The lot you have to explore is small and doesn’t change much or open up a lot during the game, but it’s quietly beautiful. All the backgrounds are hand-drawn, with the 3D character models placed on top of them; an effect that works surprisingly well, even if it’s a shame that the 3DS’ image quality sometimes stops this from looking as good as it could be. It also means that each screen on the game has a fixed camera angle à la Resident Evil, although it works better in this game given the slow moving nature of the gameplay.

Attack of the Friday Monsters makes use of its status as a videogame even outside of Monster Cards. Although much of what I’ve described of Friday Monsters’ strengths could come forth in a book or film, games as a whole are more immersive, and there’s something to be said for small atmospheric details — such as the radios playing in shops, or the train announcements that get quieter as you move away from the train station — that can only have the effect they have in a video game form. Additionally, even though the story is highly structured, the small moments of freedom that come from deciding in which order to complete optional episodes, or even which route to take to a point on the map all contribute to sucking you in to this act of tourism in someone else’s memories.
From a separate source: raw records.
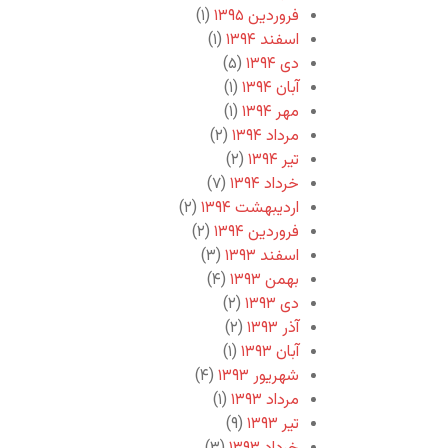
فروردین ۱۳۹۵
(۱)
اسفند ۱۳۹۴
(۱)
دی ۱۳۹۴
(۵)
آبان ۱۳۹۴
(۱)
مهر ۱۳۹۴
(۱)
مرداد ۱۳۹۴
(۲)
تیر ۱۳۹۴
(۲)
خرداد ۱۳۹۴
(۷)
اردیبهشت ۱۳۹۴
(۲)
فروردین ۱۳۹۴
(۲)
اسفند ۱۳۹۳
(۳)
بهمن ۱۳۹۳
(۴)
دی ۱۳۹۳
(۲)
آذر ۱۳۹۳
(۲)
آبان ۱۳۹۳
(۱)
شهریور ۱۳۹۳
(۴)
مرداد ۱۳۹۳
(۱)
تیر ۱۳۹۳
(۹)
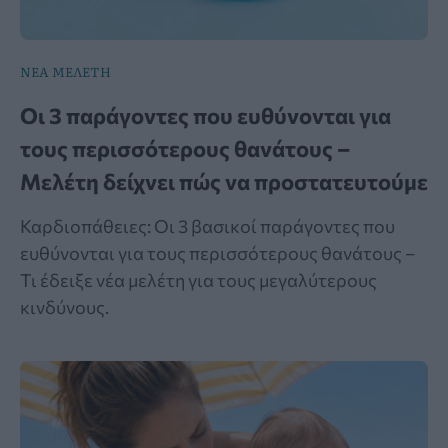
ΝΕΑ ΜΕΛΕΤΗ
Οι 3 παράγοντες που ευθύνονται για
τους περισσότερους θανάτους –
Μελέτη δείχνει πώς να προστατευτούμε
Καρδιοπάθειες: Οι 3 βασικοί παράγοντες που
ευθύνονται για τους περισσότερους θανάτους –
Τι έδειξε νέα μελέτη για τους μεγαλύτερους
κινδύνους.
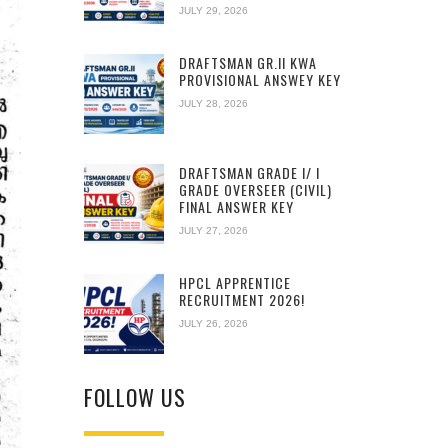
JULY 29, 2026
DRAFTSMAN GR.II KWA
PROVISIONAL ANSWEY KEY
JULY 28, 2026
DRAFTSMAN GRADE I/ I
GRADE OVERSEER (CIVIL)
FINAL ANSWER KEY
JULY 27, 2026
HPCL APPRENTICE
RECRUITMENT 2026!
JULY 26, 2026
FOLLOW US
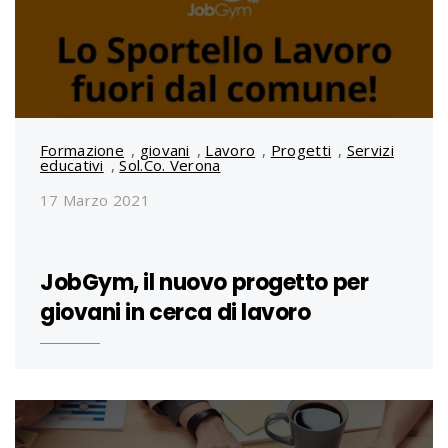
Formazione
,
giovani
,
Lavoro
,
Progetti
,
Servizi
educativi
,
Sol.Co. Verona
17 Marzo 2021
JobGym, il nuovo progetto per
giovani in cerca di lavoro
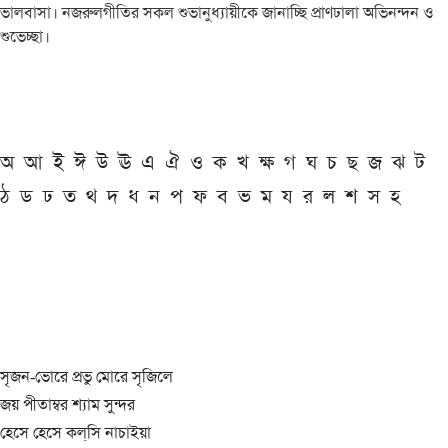
ভালবাসা। নজরুলগীতির সকল শুভানুধ্যায়ীকে জানাচ্ছি প্রাণঢালা অভিনন্দন ও
শুভেচ্ছা।
অ
আ
ই
ঈ
উ
ঊ
এ
ঐ
ও
ক
খ
ক্ষ
গ
ঘ
চ
ছ
জ
ঝ
ট
ঠ
ড
ঢ
ত
থ
দ
ধ
ন
প
ফ
ব
ভ
ম
য
র
ল
শ
স
হ
সৃজন-ভোরে প্রভু মোরে সৃজিলে
জয় পীতাম্বর শ্যাম সুন্দর
হেসে হেসে কল্‌সি নাচাইয়া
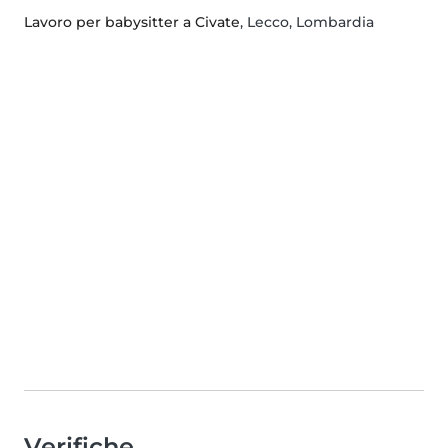
Lavoro per babysitter a Civate
, Lecco, Lombardia
Verifiche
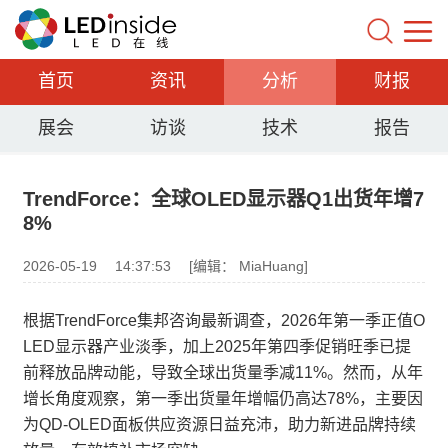
首页
资讯
分析
财报
展会
访谈
技术
报告
TrendForce：全球OLED显示器Q1出货年增7
8%
2026-05-19
14:37:53
[编辑： MiaHuang]
根据TrendForce集邦咨询最新调查，2026年第一季正值O
LED显示器产业淡季，加上2025年第四季促销旺季已提
前释放品牌动能，导致全球出货量季减11%。然而，从年
增长角度观察，第一季出货量年增幅仍高达78%，主要因
为QD-OLED面板供应资源日益充沛，助力新进品牌持续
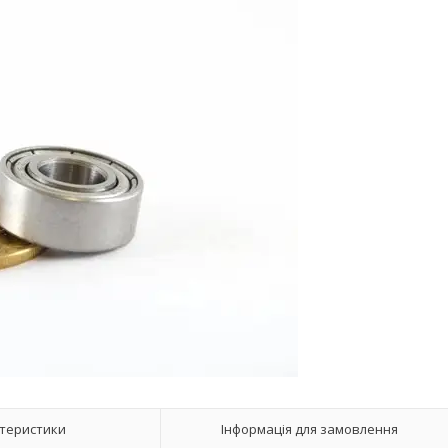
теристики
Інформація для замовлення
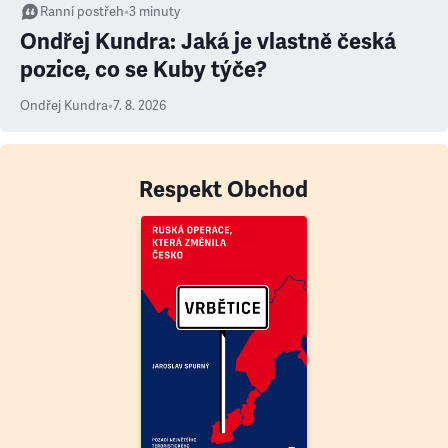
Ranní postřeh
•
3
minuty
Ondřej Kundra: Jaká je vlastně česká
pozice, co se Kuby týče?
Ondřej Kundra
•
7. 8. 2026
Respekt Obchod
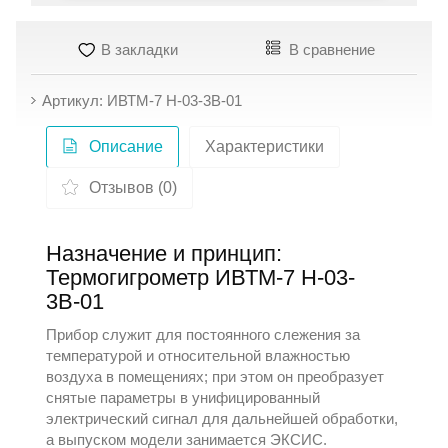
В закладки
В сравнение
Артикул: ИВТМ-7 Н-03-3В-01
Описание
Характеристики
Отзывов (0)
Назначение и принцип:
Термогигрометр ИВТМ-7 Н-03-
3В-01
Прибор служит для постоянного слежения за
температурой и относительной влажностью
воздуха в помещениях; при этом он преобразует
снятые параметры в унифицированный
электрический сигнал для дальнейшей обработки,
а выпуском модели занимается
ЭКСИС
.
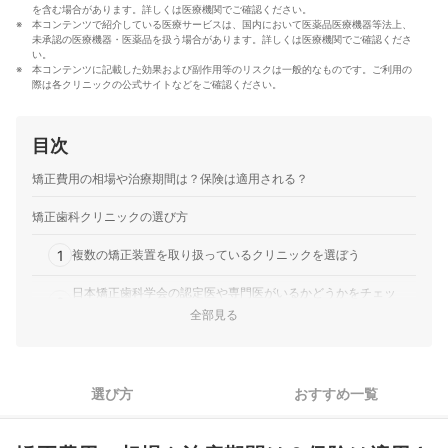
真田桃花のプロフィール
を含む場合があります。詳しくは医療機関でご確認ください。
本コンテンツで紹介している医療サービスは、国内において医薬品医療機器等法上、
未承認の医療機器・医薬品を扱う場合があります。詳しくは医療機関でご確認くださ
い。
本コンテンツに記載した効果および副作用等のリスクは一般的なものです。ご利用の
際は各クリニックの公式サイトなどをご確認ください。
目次
矯正費用の相場や治療期間は？保険は適用される？
矯正歯科クリニックの選び方
1
複数の矯正装置を取り扱っているクリニックを選ぼう
日本矯正歯科学会の認定医や専門医がいるかどうかをチェッ
2
ク！
全部見る
カウンセリングとアフターフォローが丁寧なクリニックを選ぼ
3
う
選び方
おすすめ一覧
おすすめの矯正歯科クリニック50選
矯正歯科治療と審美歯科治療の違いは？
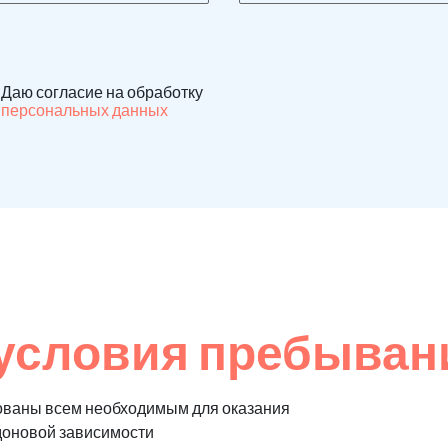
Даю согласие на обработку
персональных данных
условия пребывани
ованы всем необходимым для оказания
доновой зависимости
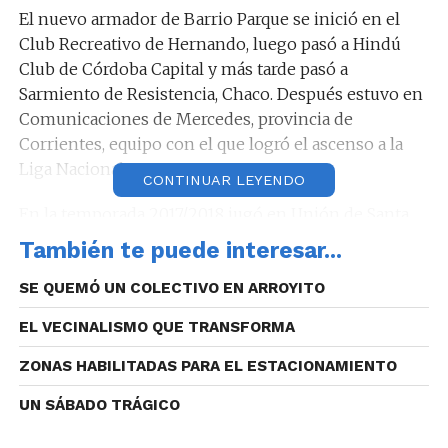
El nuevo armador de Barrio Parque se inició en el
Club Recreativo de Hernando, luego pasó a Hindú
Club de Córdoba Capital y más tarde pasó a
Sarmiento de Resistencia, Chaco. Después estuvo en
Comunicaciones de Mercedes, provincia de
Corrientes, equipo con el que logró el ascenso a la
Liga Nacional.
CONTINUAR LEYENDO
En la temporada 2017/2018 jugó en Unión de Santa
Fe y en la última Liga Argentina lo hizo en Hindú
También te puede interesar...
Club de Resistencia, provincia de Chaco.
SE QUEMÓ UN COLECTIVO EN ARROYITO
EL VECINALISMO QUE TRANSFORMA
ZONAS HABILITADAS PARA EL ESTACIONAMIENTO
UN SÁBADO TRÁGICO
En el conjunto chaqueño jugó 48 partidos, marcando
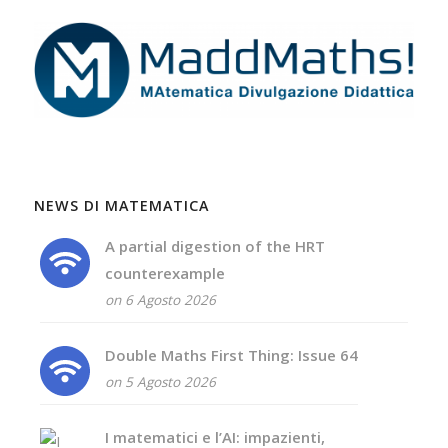
NEWS DI MATEMATICA
A partial digestion of the HRT
counterexample
on 6 Agosto 2026
Double Maths First Thing: Issue 64
on 5 Agosto 2026
I matematici e l’AI: impazienti,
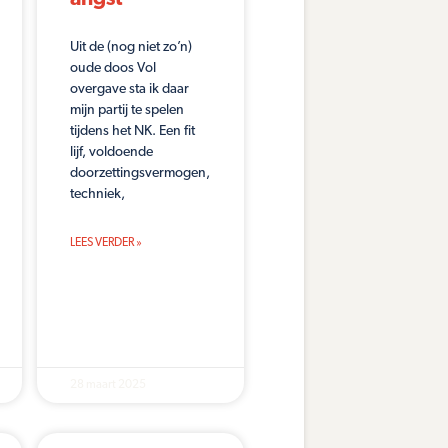
Uit de (nog niet zo’n)
oude doos Vol
overgave sta ik daar
mijn partij te spelen
tijdens het NK. Een fit
lijf, voldoende
doorzettingsvermogen,
techniek,
LEES VERDER »
28 maart 2025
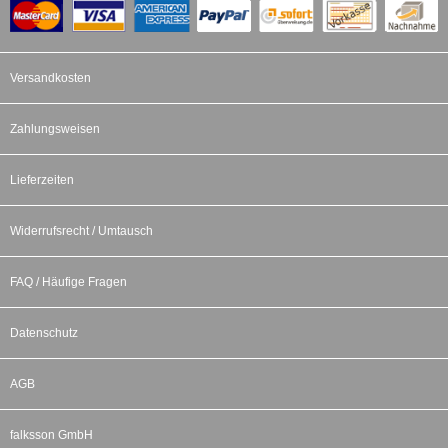
Versandkosten
Zahlungsweisen
Lieferzeiten
Widerrufsrecht / Umtausch
FAQ / Häufige Fragen
Datenschutz
AGB
falksson GmbH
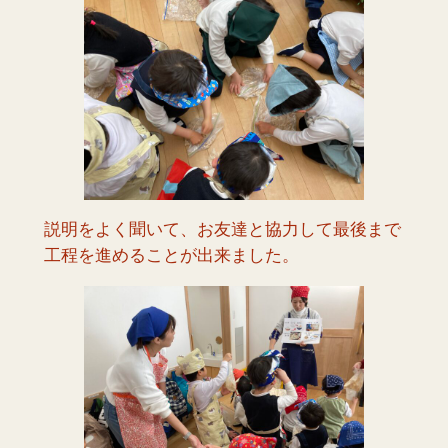
説明をよく聞いて、お友達と協力して最後まで
工程を進めることが出来ました。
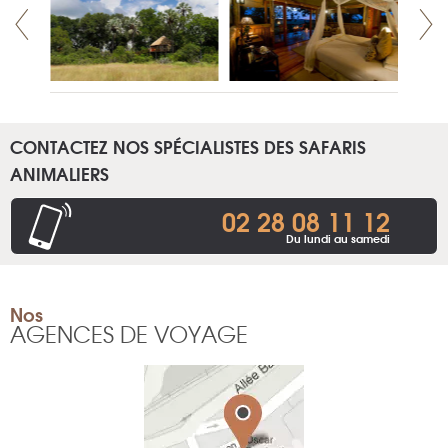
CONTACTEZ NOS SPÉCIALISTES DES SAFARIS
ANIMALIERS
02 28 08 11 12
Du lundi au samedi
Nos
AGENCES DE VOYAGE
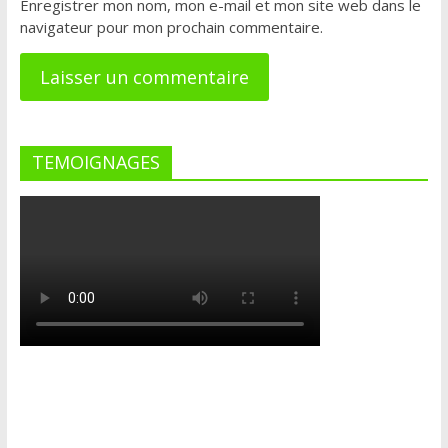
Enregistrer mon nom, mon e-mail et mon site web dans le
navigateur pour mon prochain commentaire.
TEMOIGNAGES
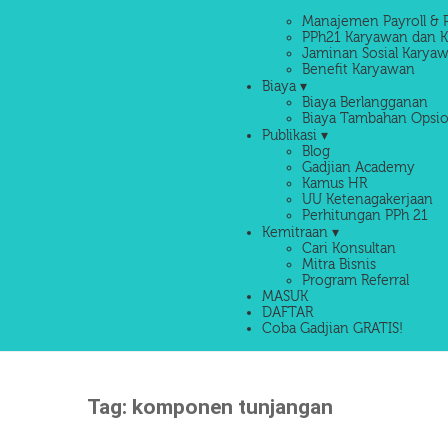
Manajemen Payroll & 
PPh21 Karyawan dan K
Jaminan Sosial Karyaw
Benefit Karyawan
Biaya ▾
Biaya Berlangganan
Biaya Tambahan Opsio
Publikasi ▾
Blog
Gadjian Academy
Kamus HR
UU Ketenagakerjaan
Perhitungan PPh 21
Kemitraan ▾
Cari Konsultan
Mitra Bisnis
Program Referral
MASUK
DAFTAR
Coba Gadjian GRATIS!
Tag:
komponen tunjangan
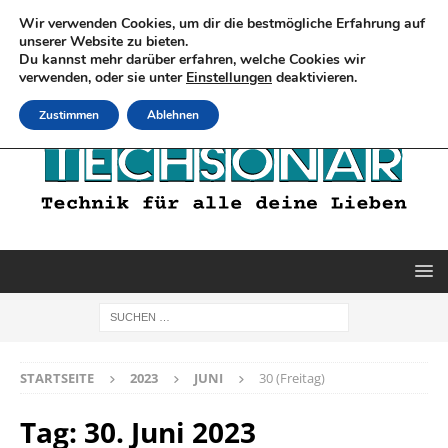
Wir verwenden Cookies, um dir die bestmögliche Erfahrung auf
unserer Website zu bieten.
Du kannst mehr darüber erfahren, welche Cookies wir
verwenden, oder sie unter
Einstellungen
deaktivieren.
Zustimmen
Ablehnen
STARTSEITE
2023
JUNI
30 (Freitag)
Tag:
30. Juni 2023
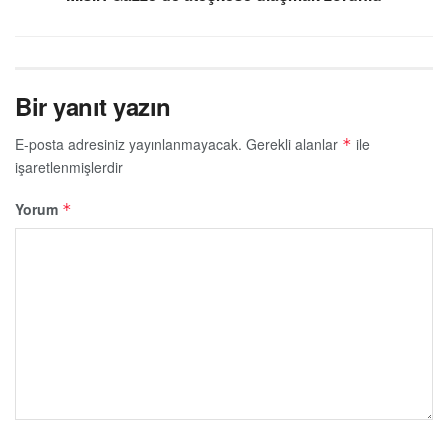
Bir yanıt yazın
E-posta adresiniz yayınlanmayacak.
Gerekli alanlar
ile
*
işaretlenmişlerdir
Yorum
*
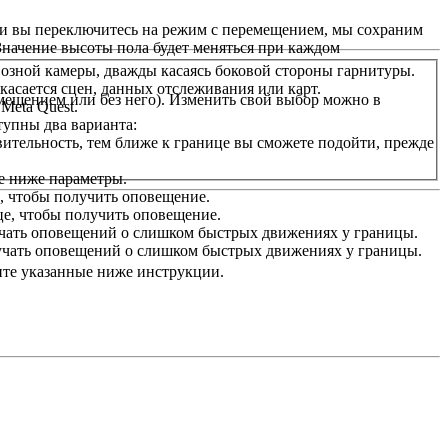
сли вы переключитесь на режим с перемещением, мы сохраним
начение высоты пола будет меняться при каждом
озной камеры, дважды касаясь боковой стороны гарнитуры.
 касается сцен, данных отслеживания или карт.
мещением или без него). Изменить свой выбор можно в
Meta Quest.
тупны два варианта:
ительность, тем ближе к границе вы сможете подойти, прежде
е ниже параметры.
, чтобы получить оповещение.
це, чтобы получить оповещение.
учать оповещений о слишком быстрых движениях у границы.
лучать оповещений о слишком быстрых движениях у границы.
ите указанные ниже инструкции.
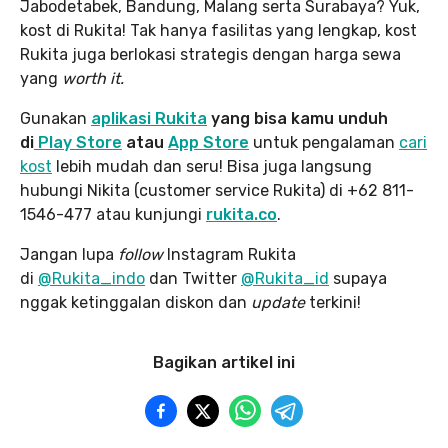
Jabodetabek, Bandung, Malang serta Surabaya? Yuk,
kost di Rukita! Tak hanya fasilitas yang lengkap, kost
Rukita juga berlokasi strategis dengan harga sewa
yang
worth it.
Gunakan
aplikasi Rukita
yang bisa kamu unduh
di
Play Store
atau
App Store
untuk pengalaman
cari
kost
lebih mudah dan seru! Bisa juga langsung
hubungi Nikita (customer service Rukita) di +62 811-
1546-477 atau kunjungi
rukita.co
.
Jangan lupa
follow
Instagram Rukita
di
@Rukita_indo
dan Twitter
@Rukita_id
supaya
nggak ketinggalan diskon dan
update
terkini!
Bagikan artikel ini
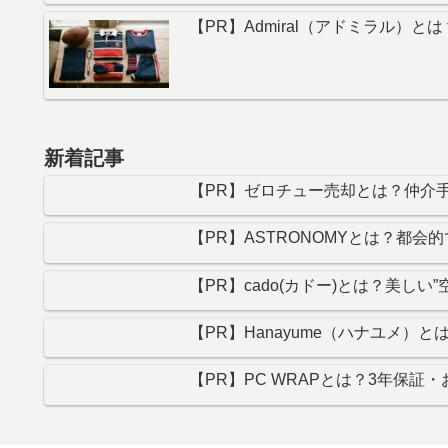
【PR】Admiral（アドミラル
新着記事
【PR】ゼロチュー売却とは？仲介手
【PR】ASTRONOMYとは？都
【PR】cado(カドー)とは？美し
【PR】Hanayume（ハナユメ
【PR】PC WRAPとは？3年保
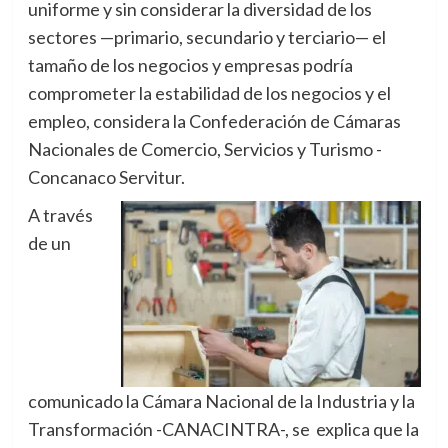
uniforme y sin considerar la diversidad de los
sectores —primario, secundario y terciario— el
tamaño de los negocios y empresas podría
comprometer la estabilidad de los negocios y el
empleo, considera la Confederación de Cámaras
Nacionales de Comercio, Servicios y Turismo -
Concanaco Servitur.
A través
de un
comunicado la Cámara Nacional de la Industria y la
Transformación -CANACINTRA-, se explica que la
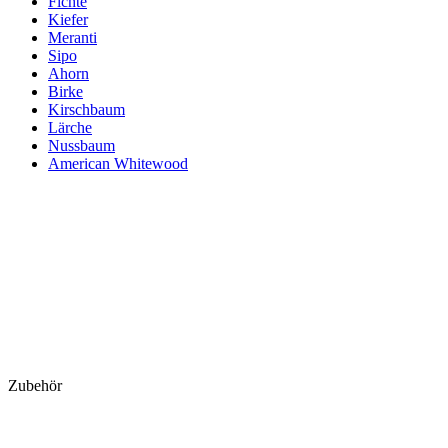
Fichte
Kiefer
Meranti
Sipo
Ahorn
Birke
Kirschbaum
Lärche
Nussbaum
American Whitewood
Zubehör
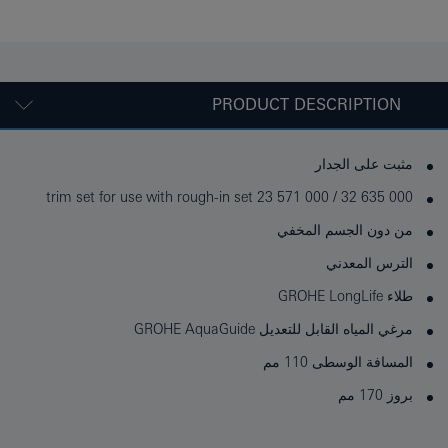
PRODUCT DESCRIPTION
مثبت على الجدار
trim set for use with rough-in set 23 571 000 / 32 635 000
من دون الجسم المخفي
الترس المعدني
طلاء GROHE LongLife
مرغي المياه القابل للتعديل GROHE AquaGuide
المسافة الوسطى 110 مم
بروز 170 مم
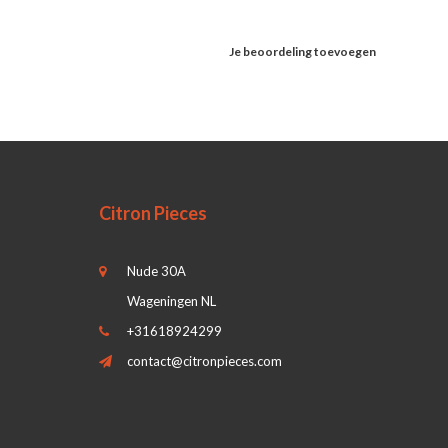
Je beoordeling toevoegen
Citron Pieces
Nude 30A
Wageningen NL
+31618924299
contact@citronpieces.com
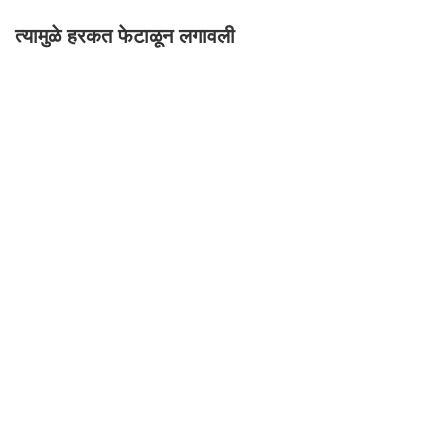
त्यामुळे हरकत फेटाळून लगावली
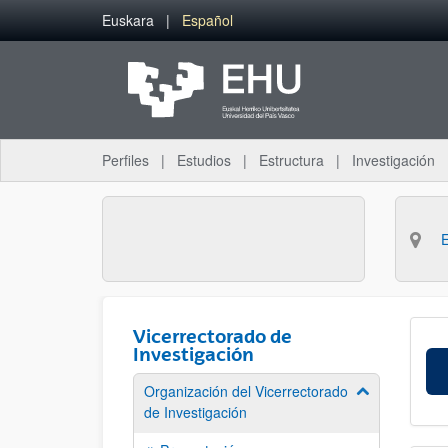
Saltar al contenido principal
Euskara
Español
Perfiles
Estudios
Estructura
Investigación
Vicerrectorado de
Investigación
Organización del Vicerrectorado
Mostrar/ocult
de Investigación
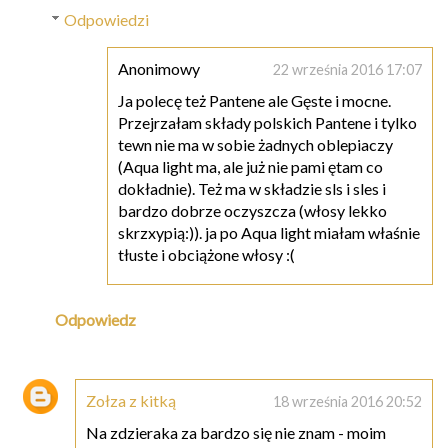
Odpowiedzi
Anonimowy
22 września 2016 17:07
Ja polecę też Pantene ale Gęste i mocne.
Przejrzałam składy polskich Pantene i tylko
tewn nie ma w sobie żadnych oblepiaczy
(Aqua light ma, ale już nie pami ętam co
dokładnie). Też ma w składzie sls i sles i
bardzo dobrze oczyszcza (włosy lekko
skrzxypią:)). ja po Aqua light miałam właśnie
tłuste i obciążone włosy :(
Odpowiedz
Zołza z kitką
18 września 2016 20:52
Na zdzieraka za bardzo się nie znam - moim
Attack of the Friday Monsters was created by Kaz Ayabe (born in 1965), who is best known otherwise for creating the Japan-only series Boku no Natusyasumi (lit. My Summer Holiday). These games have a similar gentle, holiday feel to them, but they are more open life-sims. Attack of the Friday Monsters is a much stranger game, and a much more personal game. For someone like me, this exemplifies the strengths of the Guild series. It gave creators a chance to make extremely personal projects with a big budget, not ever having to worry about anything except how to best bring to life their vision. Boku no Natusyasumi has 4 games in its series, whereas there will likely and hopefully never be an Attack of the Saturday Monsters. But therein lies its charm – Ayabe was allowed to make a game about the strange inconsistencies and confusing nature of childhood, all the while bringing the player into a slice of Japan that can no longer be experienced. It does indeed make me nostalgic for someone else’s childhood.